TASK >> Any image in the records is to be skipped; everything else should be reproduced exactly.
════════════════
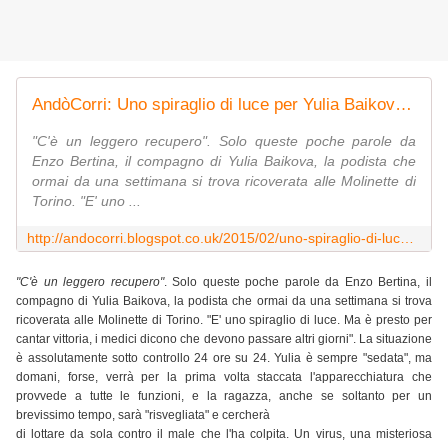
AndòCorri: Uno spiraglio di luce per Yulia Baikova, di S. Bottelli
"C'è un leggero recupero". Solo queste poche parole da
Enzo Bertina, il compagno di Yulia Baikova, la podista che
ormai da una settimana si trova ricoverata alle Molinette di
Torino. "E' uno ...
http://andocorri.blogspot.co.uk/2015/02/uno-spiraglio-di-luce-per-yulia-baikova.html
"C'è un leggero recupero"
. Solo queste poche parole da Enzo Bertina, il
compagno di Yulia Baikova, la podista che ormai da una settimana si trova
ricoverata alle Molinette di Torino. "E' uno spiraglio di luce. Ma è presto per
cantar vittoria, i medici dicono che devono passare altri giorni". La situazione
è assolutamente sotto controllo 24 ore su 24. Yulia è sempre "sedata", ma
domani, forse, verrà per la prima volta staccata l'apparecchiatura che
provvede a tutte le funzioni, e la ragazza, anche se soltanto per un
brevissimo tempo, sarà "risvegliata" e cercherà
di lottare da sola contro il male che l'ha colpita. Un virus, una misteriosa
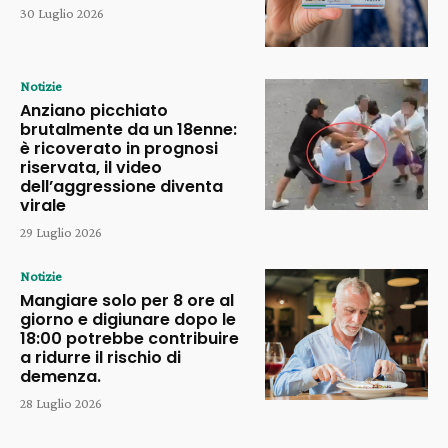
30 Luglio 2026
Notizie
Anziano picchiato
brutalmente da un 18enne:
è ricoverato in prognosi
riservata, il video
dell’aggressione diventa
virale
29 Luglio 2026
Notizie
Mangiare solo per 8 ore al
giorno e digiunare dopo le
18:00 potrebbe contribuire
a ridurre il rischio di
demenza.
28 Luglio 2026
════════════════
SOLVED EXERCISE >>
AndòCorri: Uno spiraglio di luce per Yulia Baikova, di S. Bottelli
"C'è un leggero recupero". Solo queste poche parole da
Enzo Bertina, il compagno di Yulia Baikova, la podista che
ormai da una settimana si trova ricoverata alle Molinette di
Torino. "E' uno ...
http://andocorri.blogspot.co.uk/2015/02/uno-spiraglio-di-luce-per-yulia-baikova.html
"C'è un leggero recupero"
. Solo queste poche parole da Enzo Bertina, il
compagno di Yulia Baikova, la podista che ormai da una settimana si trova
ricoverata alle Molinette di Torino. "E' uno spiraglio di luce. Ma è presto per
cantar vittoria, i medici dicono che devono passare altri giorni". La situazione
è assolutamente sotto controllo 24 ore su 24. Yulia è sempre "sedata", ma
domani, forse, verrà per la prima volta staccata l'apparecchiatura che
provvede a tutte le funzioni, e la ragazza, anche se soltanto per un
brevissimo tempo, sarà "risvegliata" e cercherà
di lottare da sola contro il male che l'ha colpita. Un virus, una misteriosa
30 Luglio 2026
Notizie
Anziano picchiato
brutalmente da un 18enne:
è ricoverato in prognosi
riservata, il video
dell’aggressione diventa
virale
29 Luglio 2026
Notizie
Mangiare solo per 8 ore al
giorno e digiunare dopo le
18:00 potrebbe contribuire
a ridurre il rischio di
demenza.
28 Luglio 2026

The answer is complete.